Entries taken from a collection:
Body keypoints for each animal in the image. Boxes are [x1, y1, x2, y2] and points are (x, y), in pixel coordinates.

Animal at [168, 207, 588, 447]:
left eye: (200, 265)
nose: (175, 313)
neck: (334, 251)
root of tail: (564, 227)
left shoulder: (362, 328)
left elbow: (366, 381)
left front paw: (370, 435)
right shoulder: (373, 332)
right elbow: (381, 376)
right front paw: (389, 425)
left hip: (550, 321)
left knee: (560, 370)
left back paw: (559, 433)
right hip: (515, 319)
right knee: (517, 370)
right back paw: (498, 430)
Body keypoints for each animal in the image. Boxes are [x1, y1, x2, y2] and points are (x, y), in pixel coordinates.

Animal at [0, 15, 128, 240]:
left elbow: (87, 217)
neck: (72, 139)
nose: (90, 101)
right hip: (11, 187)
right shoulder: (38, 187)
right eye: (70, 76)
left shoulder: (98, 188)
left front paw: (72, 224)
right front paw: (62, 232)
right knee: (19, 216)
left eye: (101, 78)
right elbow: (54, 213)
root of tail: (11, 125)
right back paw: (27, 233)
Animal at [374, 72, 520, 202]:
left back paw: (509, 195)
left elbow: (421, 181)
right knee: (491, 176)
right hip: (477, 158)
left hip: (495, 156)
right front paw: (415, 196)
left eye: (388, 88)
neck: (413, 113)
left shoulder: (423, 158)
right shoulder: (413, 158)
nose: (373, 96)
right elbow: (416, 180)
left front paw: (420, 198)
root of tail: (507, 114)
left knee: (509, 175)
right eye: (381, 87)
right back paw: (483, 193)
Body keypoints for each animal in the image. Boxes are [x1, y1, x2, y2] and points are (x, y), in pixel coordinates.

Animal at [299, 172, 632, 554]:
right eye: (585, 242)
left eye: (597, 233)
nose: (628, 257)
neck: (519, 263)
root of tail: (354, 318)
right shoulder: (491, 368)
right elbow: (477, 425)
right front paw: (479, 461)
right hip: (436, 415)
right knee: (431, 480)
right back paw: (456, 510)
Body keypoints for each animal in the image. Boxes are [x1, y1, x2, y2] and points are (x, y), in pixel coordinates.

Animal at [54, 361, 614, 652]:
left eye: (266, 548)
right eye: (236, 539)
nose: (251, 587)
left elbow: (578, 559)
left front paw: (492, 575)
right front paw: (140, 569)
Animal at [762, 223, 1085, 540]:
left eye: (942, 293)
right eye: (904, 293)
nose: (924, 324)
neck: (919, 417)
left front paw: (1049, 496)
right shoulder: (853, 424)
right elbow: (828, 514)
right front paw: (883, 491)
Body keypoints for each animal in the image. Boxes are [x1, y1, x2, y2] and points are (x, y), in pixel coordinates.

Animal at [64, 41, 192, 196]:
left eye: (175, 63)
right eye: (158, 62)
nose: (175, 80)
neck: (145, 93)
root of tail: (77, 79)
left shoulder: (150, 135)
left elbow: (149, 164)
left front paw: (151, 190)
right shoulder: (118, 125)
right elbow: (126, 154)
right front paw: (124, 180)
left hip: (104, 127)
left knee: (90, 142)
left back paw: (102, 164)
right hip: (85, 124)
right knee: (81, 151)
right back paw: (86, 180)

* * *

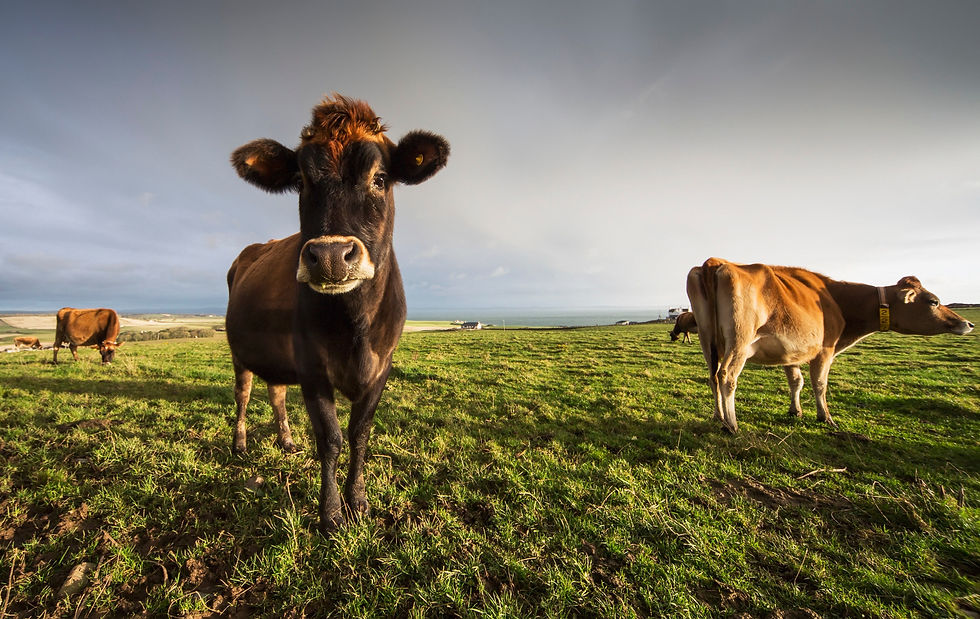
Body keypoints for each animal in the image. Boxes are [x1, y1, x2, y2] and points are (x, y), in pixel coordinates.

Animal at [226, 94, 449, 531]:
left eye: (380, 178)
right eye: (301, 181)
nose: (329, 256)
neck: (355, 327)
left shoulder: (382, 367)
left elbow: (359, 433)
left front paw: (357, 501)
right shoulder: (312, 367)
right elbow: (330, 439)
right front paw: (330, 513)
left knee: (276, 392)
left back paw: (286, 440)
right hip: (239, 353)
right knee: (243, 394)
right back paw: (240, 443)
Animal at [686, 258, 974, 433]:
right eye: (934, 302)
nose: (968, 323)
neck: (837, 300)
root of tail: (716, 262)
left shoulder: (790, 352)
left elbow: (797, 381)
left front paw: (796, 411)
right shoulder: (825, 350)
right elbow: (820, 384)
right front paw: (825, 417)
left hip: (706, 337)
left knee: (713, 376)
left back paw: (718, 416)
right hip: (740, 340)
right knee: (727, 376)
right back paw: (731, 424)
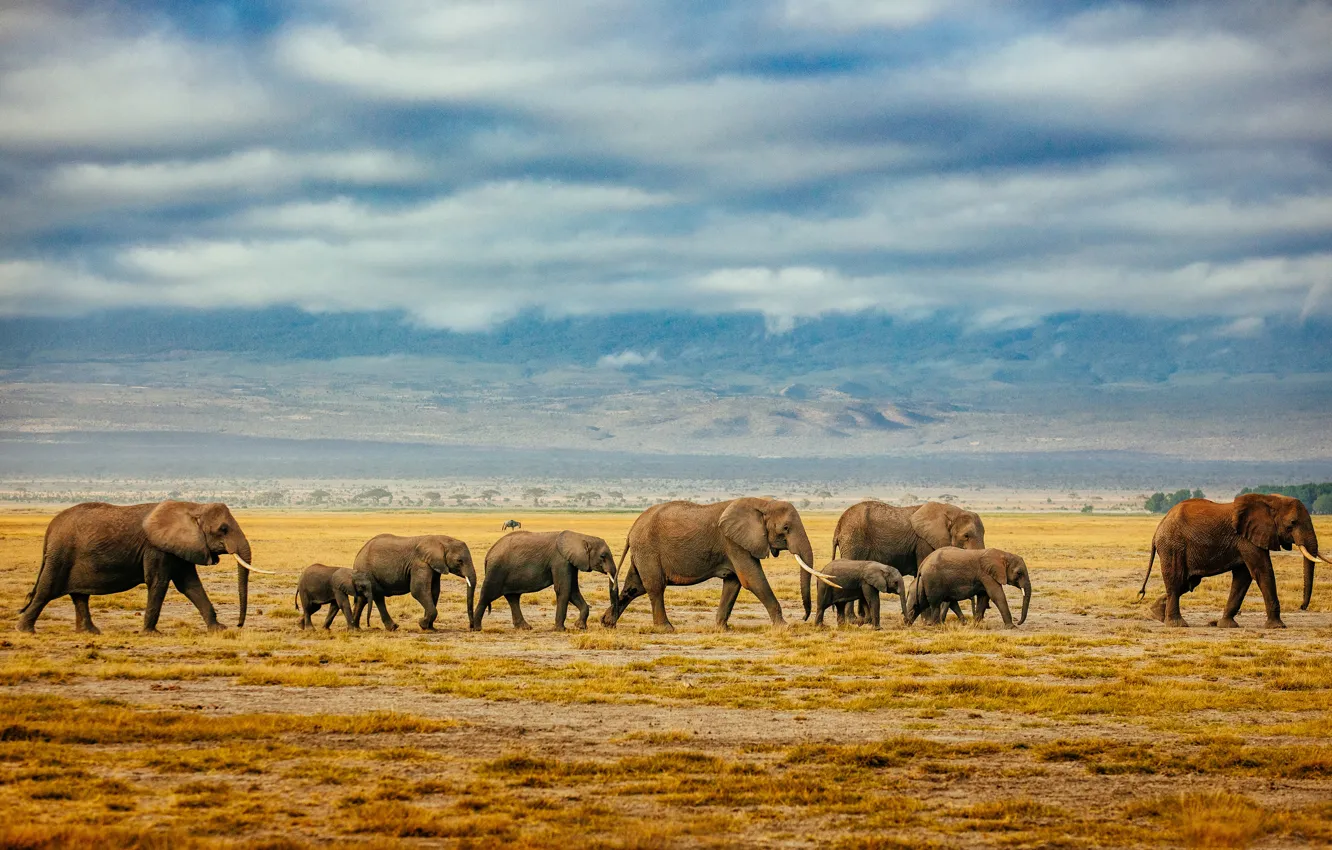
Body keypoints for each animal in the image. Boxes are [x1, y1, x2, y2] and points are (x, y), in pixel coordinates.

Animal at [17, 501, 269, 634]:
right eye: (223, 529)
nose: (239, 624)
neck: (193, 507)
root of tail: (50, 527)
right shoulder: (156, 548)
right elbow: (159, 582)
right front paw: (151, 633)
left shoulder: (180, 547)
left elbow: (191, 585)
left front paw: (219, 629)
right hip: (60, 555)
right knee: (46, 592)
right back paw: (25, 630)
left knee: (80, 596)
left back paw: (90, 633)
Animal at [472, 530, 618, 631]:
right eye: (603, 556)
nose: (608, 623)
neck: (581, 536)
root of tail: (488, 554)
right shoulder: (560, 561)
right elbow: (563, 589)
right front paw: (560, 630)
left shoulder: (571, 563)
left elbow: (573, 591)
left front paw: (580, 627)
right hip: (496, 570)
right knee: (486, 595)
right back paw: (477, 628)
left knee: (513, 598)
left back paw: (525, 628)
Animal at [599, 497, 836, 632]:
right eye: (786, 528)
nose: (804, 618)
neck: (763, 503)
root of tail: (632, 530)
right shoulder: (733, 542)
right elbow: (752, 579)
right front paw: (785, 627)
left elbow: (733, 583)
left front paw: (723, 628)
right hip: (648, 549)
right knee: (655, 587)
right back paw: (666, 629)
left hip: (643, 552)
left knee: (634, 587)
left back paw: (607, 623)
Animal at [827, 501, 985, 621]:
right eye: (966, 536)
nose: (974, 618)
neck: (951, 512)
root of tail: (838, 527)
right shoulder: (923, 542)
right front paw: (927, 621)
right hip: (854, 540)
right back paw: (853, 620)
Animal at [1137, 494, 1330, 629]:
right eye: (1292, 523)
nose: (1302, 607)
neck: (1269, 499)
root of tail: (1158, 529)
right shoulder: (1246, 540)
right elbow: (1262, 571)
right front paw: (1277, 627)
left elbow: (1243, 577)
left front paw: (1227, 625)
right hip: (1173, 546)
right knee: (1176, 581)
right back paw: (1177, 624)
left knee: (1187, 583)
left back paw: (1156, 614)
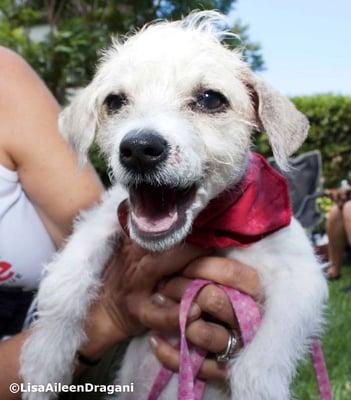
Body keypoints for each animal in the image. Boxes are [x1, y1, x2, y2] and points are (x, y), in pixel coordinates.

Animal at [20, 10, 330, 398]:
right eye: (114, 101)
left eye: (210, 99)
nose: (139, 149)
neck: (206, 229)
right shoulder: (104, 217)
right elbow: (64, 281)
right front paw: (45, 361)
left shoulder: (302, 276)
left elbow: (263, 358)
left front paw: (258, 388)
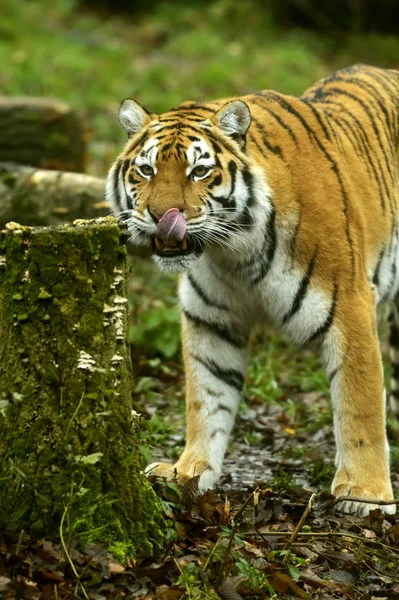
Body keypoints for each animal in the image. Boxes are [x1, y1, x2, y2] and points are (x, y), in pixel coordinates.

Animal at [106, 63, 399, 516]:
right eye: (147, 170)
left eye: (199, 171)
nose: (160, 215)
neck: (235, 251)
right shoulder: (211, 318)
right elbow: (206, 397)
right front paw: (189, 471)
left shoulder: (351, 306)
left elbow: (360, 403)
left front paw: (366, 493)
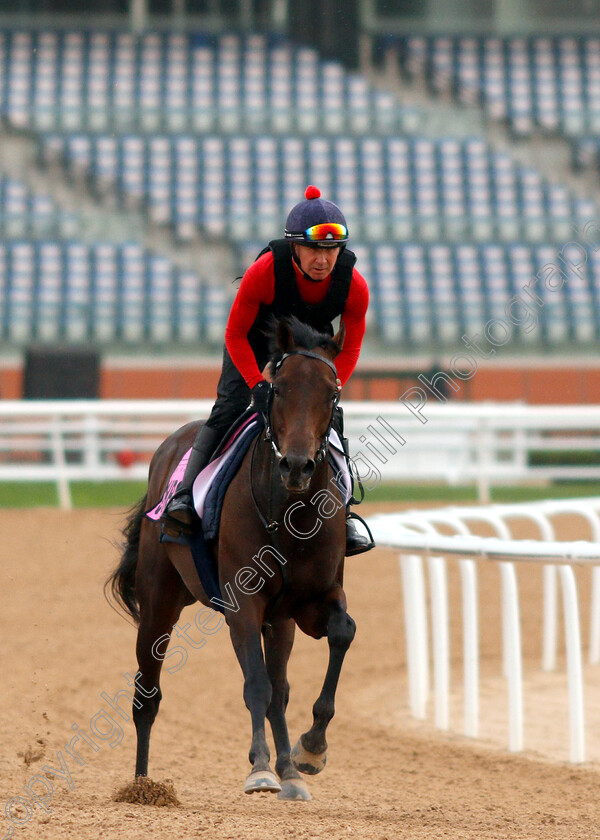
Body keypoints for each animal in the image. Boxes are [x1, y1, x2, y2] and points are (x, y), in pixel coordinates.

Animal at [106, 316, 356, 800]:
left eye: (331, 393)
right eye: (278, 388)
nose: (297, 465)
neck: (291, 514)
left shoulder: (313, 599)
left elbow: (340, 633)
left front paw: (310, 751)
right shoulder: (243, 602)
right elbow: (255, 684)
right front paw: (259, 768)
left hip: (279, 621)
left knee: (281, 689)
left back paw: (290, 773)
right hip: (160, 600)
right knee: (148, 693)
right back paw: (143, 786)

---

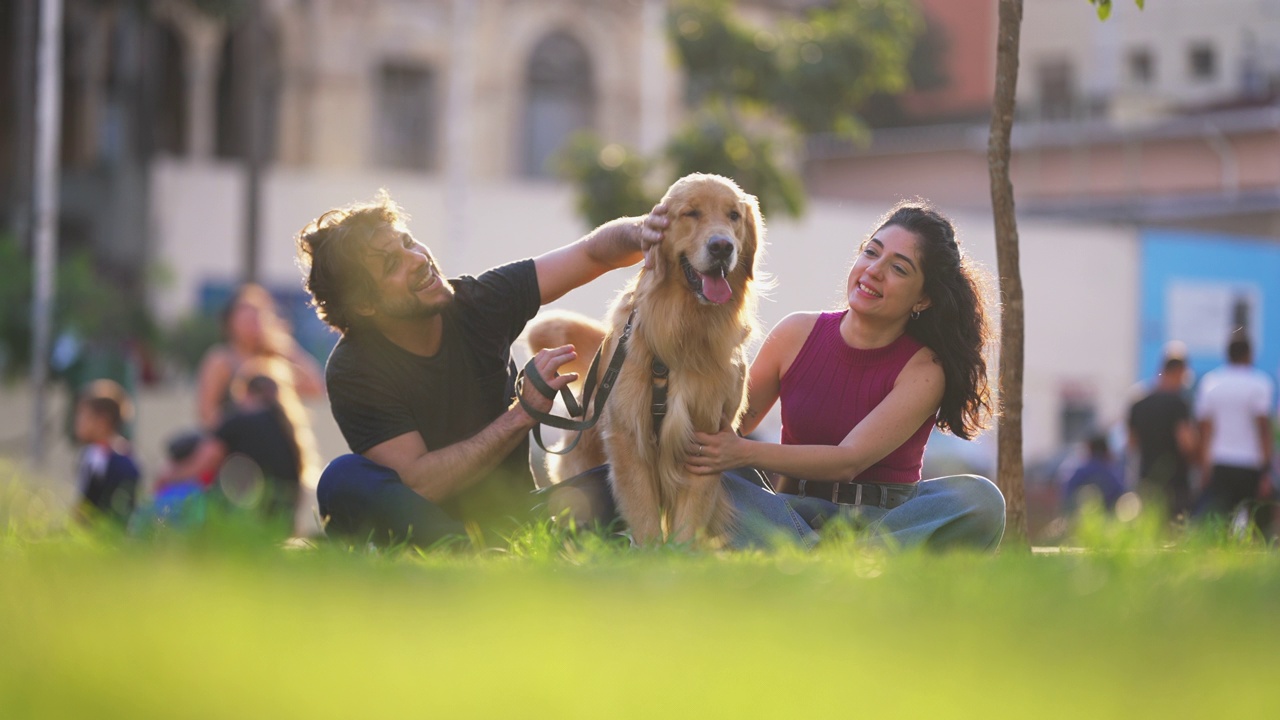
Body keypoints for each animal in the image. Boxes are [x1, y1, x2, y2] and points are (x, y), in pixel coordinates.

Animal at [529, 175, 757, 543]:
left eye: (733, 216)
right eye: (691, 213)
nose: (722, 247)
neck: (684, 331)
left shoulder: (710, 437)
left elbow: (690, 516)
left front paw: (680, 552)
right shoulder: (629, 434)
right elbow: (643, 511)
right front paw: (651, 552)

◆ What is expected
Proceeding from the line containing "left shoulder: (313, 599)" through the line containing "right back paw: (143, 786)", transcribe the lines above exactly, both end lines included.

◆ Completed task
left shoulder: (313, 599)
left elbow: (340, 633)
left front paw: (310, 751)
right shoulder: (243, 602)
right elbow: (255, 684)
right front paw: (259, 768)
left hip: (279, 621)
left knee: (281, 689)
left back paw: (290, 773)
right hip: (160, 600)
right knee: (148, 693)
right back paw: (143, 786)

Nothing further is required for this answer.